**TEXTE FOURNI**
"""
Séance du 18 décembre 1998







M. le président. Je suis saisi d'une motion n° 1, présentée par M. Marini, au nom de la commission des finances, et tendant à opposer la question préalable.
Cette motion est ainsi rédigée :
« Considérant que la stabilisation du poids de la dette publique dans le produit intérieur brut doit être réalisée dès que les conditions économiques et financières le permettent ;
« Considérant que l'assainissement de nos finances publiques ne doit pas reposer uniquement sur des espérances conjoncturelles aléatoires, mais aussi sur d'indispensables réformes de structure destinées à éviter que les charges publiques, et notamment celle de la dette, ne pèsent d'un poids toujours croissant sur l'économie, les citoyens, et l'emploi ;
« Considérant que les engagements européens de la France devraient la conduire à moyen terme à une position budgétaire « proche de l'équilibre ou excédentaire », que cet engagement auquel a souscrit l'actuel gouvernement n'est pas idéologique, mais est dicté par la nécessité de ne pas reporter sur les générations futures les charges de fonctionnement présentes des administrations publiques ;
« Considérant que, pour parvenir à cet objectif, le Sénat avait atténué la progression des dépenses de 27 milliards de francs, diminué les prélèvements de 12 milliards de francs, et ainsi réduit le déficit budgétaire proposé de 15 milliards de francs ;
« Considérant que, dès lors que l'assainissement des finances publiques aurait été réalisé, la priorité devrait ensuite être donnée à la réduction des prélèvements obligatoires, que le Sénat a réaffirmé cette priorité en deuxième partie ;
« Considérant que, malgré des avancées significatives sur un certain nombre d'articles fiscaux, l'Assemblée nationale est revenue en nouvelle lecture pour l'essentiel à son texte de première lecture, rétablissant le déficit à son niveau initialement prévu ;
« Le Sénat décide qu'il n'y a pas lieu de poursuivre la délibération sur le projet de loi de finances pour 1999, adopté avec modifications par l'Assemblée nationale en nouvelle lecture (n° 137, 1998-1999).
Je rappelle que, en application du dernier alinéa de l'article 44 du règlement du Sénat, ont seuls droit à la parole sur cette motion l'auteur de l'initiative ou son représentant, pour quinze minutes, un orateur d'opinion contraire, pour quinze minutes, le président ou le rapporteur de la commission saisie au fond et le Gouvernement.
"""
**DONNÉES PRÉSENTÉES**
"""
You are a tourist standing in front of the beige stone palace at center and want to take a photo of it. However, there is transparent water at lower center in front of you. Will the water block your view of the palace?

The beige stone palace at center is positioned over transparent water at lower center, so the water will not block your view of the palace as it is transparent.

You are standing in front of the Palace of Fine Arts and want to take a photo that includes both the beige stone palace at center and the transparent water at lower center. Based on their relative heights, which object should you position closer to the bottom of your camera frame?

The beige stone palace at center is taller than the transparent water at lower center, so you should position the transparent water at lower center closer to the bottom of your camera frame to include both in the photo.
"""
**CONSIGNE A**
Relevez tous les montants exprimés en milliards de francs dans le texte fourni.
**CONSIGNE B**
Recopiez fidèlement le passage du texte fourni qui commence aux mots « M. le président. » et s'arrête après les mots « la question préalable. ».
Les lignes forment un matériau distinct du texte fourni.

**CORRIGÉ A**
27 milliards de francs, 12 milliards de francs, 15 milliards de francs

**CORRIGÉ B**
M. le président. Je suis saisi d'une motion n° 1, présentée par M. Marini, au nom de la commission des finances, et tendant à opposer la question préalable.